Semasa kuliah di tahun 80-an akhir pernah ke sana dalam rangka pelatihan / camping UKI Jama'ah Shalahuddin UGM. Kala itu jalan menuju Kinahrejo masih berupa makadam. Kalau kemarau berdebu dan kalau hujan becek. Suasana asri, dengan udara segar dengan pemandangan hutan pinus yang menjulang menapak langit. Ketika itu belum muncul tokoh Mbah Maridjan (mungkin sudah menjadi juru kunci hanya saja belum menjadi bintang iklan dan jadi berita media mengenai sikap 'kekeuh'nya pada penjagaan Merapi sesuai yang dipahaminya).
Tidak membutuhkan waktu lama berkendara ke lokasi 'wisata erupsi Merapi'. Mungkin sekitar 20-an menit dari Jogja. Jalan ke sana sudah aspal, dan cukup untuk bus tiga perempat bahkan bis pariwisata besar. Sekitar 2 km sebelum lokasi 'bencana', ada pos 'retribusi'. Para penjaga pos --tampaknya dari warga setempat dan bukan petugas dari dinas Pariwisata -- berseragam kaos kuning dan menyapa dengan ramah. Ada beberapa polisi ikut mengawasi (?).Untuk dewasa dikenai Rp. 3000,- dan parkir mobil Rp. 5000. "Sekalian diniati nyumbang", kata saya dalam hati.
Dan segeralah muncul pemandangan pohon-pohon yang merenggas, dengan ranting tanpa daun. Namun beberapa pohon sudah mulai 'beremi', tampak hijau daun muncul dari batang dan ranting yang terkelupas kulit kayunya..... mengingatkan pada hiasan pohon dengan daun imitasi. Di sini asli daun tentunya. Sebuah pemandangan yang selaras dengan semangat penduduk setempat untuk bangkit dari keterpurukan akibat bencana.

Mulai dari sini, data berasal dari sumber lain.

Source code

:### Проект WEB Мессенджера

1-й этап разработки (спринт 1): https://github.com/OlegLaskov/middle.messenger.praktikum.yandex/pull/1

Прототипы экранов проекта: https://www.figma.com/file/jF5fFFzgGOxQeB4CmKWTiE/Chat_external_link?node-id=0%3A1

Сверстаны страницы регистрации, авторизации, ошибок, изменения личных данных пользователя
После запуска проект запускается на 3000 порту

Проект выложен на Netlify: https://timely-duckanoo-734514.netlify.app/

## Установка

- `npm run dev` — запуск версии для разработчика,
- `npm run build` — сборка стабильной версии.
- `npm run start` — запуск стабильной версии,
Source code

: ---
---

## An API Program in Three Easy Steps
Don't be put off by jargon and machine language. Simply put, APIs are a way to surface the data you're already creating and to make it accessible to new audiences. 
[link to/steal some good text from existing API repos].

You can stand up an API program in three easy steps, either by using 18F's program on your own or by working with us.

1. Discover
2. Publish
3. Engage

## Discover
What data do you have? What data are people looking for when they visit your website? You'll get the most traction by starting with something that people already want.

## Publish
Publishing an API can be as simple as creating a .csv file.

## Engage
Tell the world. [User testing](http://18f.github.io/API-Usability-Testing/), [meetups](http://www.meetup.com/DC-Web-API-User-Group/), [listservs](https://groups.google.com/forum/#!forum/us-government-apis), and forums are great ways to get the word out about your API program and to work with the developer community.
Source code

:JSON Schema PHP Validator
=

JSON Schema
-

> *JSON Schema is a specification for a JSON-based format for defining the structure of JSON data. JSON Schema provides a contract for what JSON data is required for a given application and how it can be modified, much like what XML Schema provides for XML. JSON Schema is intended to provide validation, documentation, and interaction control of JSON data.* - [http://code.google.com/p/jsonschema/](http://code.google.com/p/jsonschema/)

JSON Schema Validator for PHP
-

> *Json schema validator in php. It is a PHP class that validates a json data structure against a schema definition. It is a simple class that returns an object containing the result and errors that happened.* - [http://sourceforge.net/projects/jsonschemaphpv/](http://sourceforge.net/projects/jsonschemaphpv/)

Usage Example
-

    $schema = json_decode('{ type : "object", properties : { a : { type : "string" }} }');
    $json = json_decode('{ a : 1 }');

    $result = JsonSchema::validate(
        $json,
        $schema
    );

Seperti yang pernah terlihat di TV, gambar-2 yang di up load di internet, maka saya melihat dengan kepala mata sendiri bangkai motor, mobil, dan reruntuhan bangunan rumah. Dan hamparan hijau kebun sayur atau rumput gajah yang hampir 30 tahun lalu saya lihat, telah berubah menjadi hamparan 'padang pasir'. Pohon-pohon pinus yang dulu tumbuh di tebing jurang, berdiri tegak, tak tahan menahan semburan awan panas dan muntahan material pasir dan batu Merapi (maaf saya tak paham istilah-2 material letusan gunung berapi). Bangunan rumah rata dengan tanah bahkan sebagian tertimbun pasir.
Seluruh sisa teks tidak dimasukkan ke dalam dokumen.